Referring to the long, convoluted, and 2017-shot Marvel movie about the comics team of minor-league, teenage potential X-Men, Williams waved off any suggestion that reshoots, retooling, re-jiggering, or otherwise quality-related issues were what was keeping this last pre-Disney-takeover mutant movie from theaters. She assured Fallon that The New Mutants tickets have already been printed and sold for the supposedly set-in-stone August 28 release date, when—because of the labyrinthine legal haggling among Disney, Fox, Marvel, and essentially every lawyer in the land—The New Mutants will get its pandemic-be-damned theatrical release. Williams, describing the tale of a handful of super-powered teens struggling to understand their changing bodies (in Williams’ case, changing right into a werewolf) as being like “Stephen King meets John Hughes.” So look for the horror-tinged Marvel movie (but not MCU, as per the most recent corporate announcement) to be like The Breakfast Club if Molly Ringwald was a literal demon-spawn, or Firestarter, but with more casual ethnic stereotyping.

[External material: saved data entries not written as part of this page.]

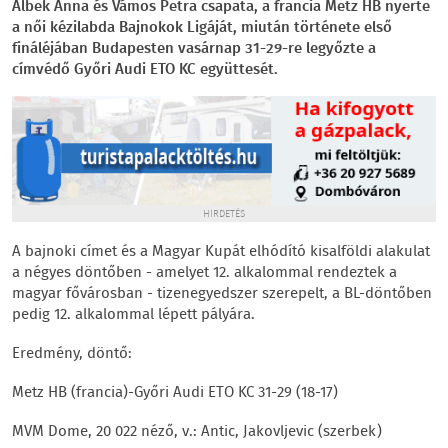
Albek Anna és Vámos Petra csapata, a francia Metz HB nyerte
a női kézilabda Bajnokok Ligáját, miután története első
fináléjában Budapesten vasárnap 31-29-re legyőzte a
címvédő Győri Audi ETO KC együttesét.
HIRDETÉS
A bajnoki címet és a Magyar Kupát elhódító kisalföldi alakulat
a négyes döntőben - amelyet 12. alkalommal rendeztek a
magyar fővárosban - tizenegyedszer szerepelt, a BL-döntőben
pedig 12. alkalommal lépett pályára.
Eredmény, döntő:
Metz HB (francia)-Győri Audi ETO KC 31-29 (18-17)
MVM Dome, 20 022 néző, v.: Antic, Jakovljevic (szerbek)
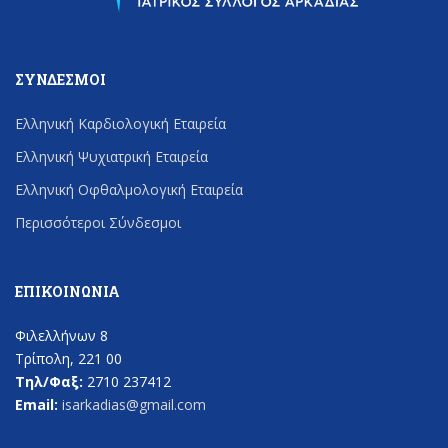
ΣΎΝΔΕΣΜΟΙ
Ελληνική Καρδιολογική Εταιρεία
Ελληνική Ψυχιατρική Εταιρεία
Ελληνική Οφθαλμολογική Εταιρεία
Περισσότεροι Σύνδεσμοι
ΕΠΙΚΟΙΝΩΝΊΑ
Φιλελλήνων 8
Τρίπολη, 221 00
Τηλ/Φαξ:
2710 237412
Email:
isarkadias@gmail.com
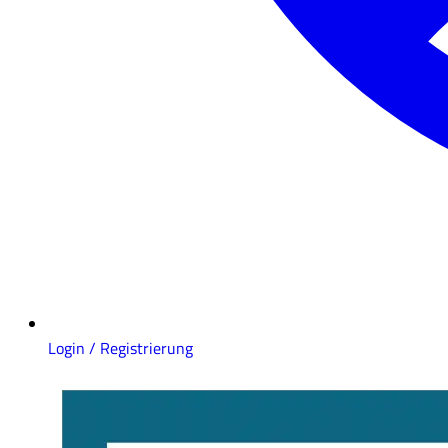
Login / Registrierung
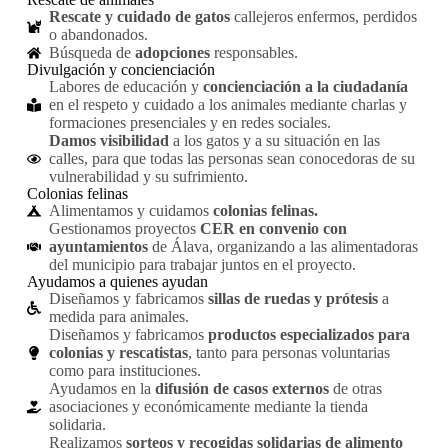
Rescate y cuidado de gatos
callejeros enfermos, perdidos
o abandonados.
Búsqueda de
adopciones
responsables.
Divulgación y concienciación
Labores de educación y
concienciación a la ciudadanía
en el respeto y cuidado a los animales mediante charlas y
formaciones presenciales y en redes sociales.
Damos visibilidad
a los gatos y a su situación en las
calles, para que todas las personas sean conocedoras de su
vulnerabilidad y su sufrimiento.
Colonias felinas
Alimentamos y cuidamos
colonias felinas.
Gestionamos proyectos
CER en convenio con
ayuntamientos
de Álava, organizando a las alimentadoras
del municipio para trabajar juntos en el proyecto.
Ayudamos a quienes ayudan
Diseñamos y fabricamos
sillas de ruedas y prótesis
a
medida para animales.
Diseñamos y fabricamos
productos especializados para
colonias y rescatistas
, tanto para personas voluntarias
como para instituciones.
Ayudamos en la
difusión de casos externos
de otras
asociaciones y económicamente mediante la tienda
solidaria.
Realizamos
sorteos y recogidas solidarias de alimento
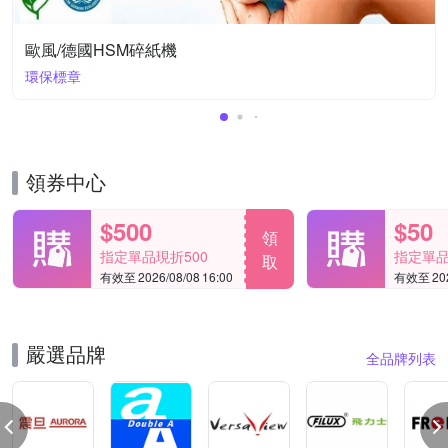
歐風/德國HSM碎紙機
環保標章
領券中心
$500
$50
領
指定單品現折500
指定單品
取
有效至 2026/08/08 16:00
有效至 2026
嚴選品牌
全品牌列表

And while Williams is looking forward to seeing her Rahne Sinclair/Wolfsbane belatedly wolf out while struggling with her strict Catholic faith and perhaps falling in love with fellow mutant teen Danielle Moonstar/Mirage, the actress (also starring in the upcoming horror flick The Owners) said that she’s happy to let her career-making role as Arya Stark recede into the past. Granted, not for the same reasons viewers of the perhaps too long-running fantasy epic might be (Him?), but, still, at least she won’t have to worry about being perpetually pestered by people on the street for spoilers. (She and Fallon reminisced about that April Fools’ prank Williams’ stellar acting helped pull off on The Tonight Show’s audience before the last season’s premiere.) “It was a a beautiful end to a decade of my life,” said Williams affectionately, noting the charge she got when first reading the breakdown of “The Long Night” and excitedly puzzling out the abbreviated initials of the character her Arya would be stabbing to death. And who wouldn’t miss that?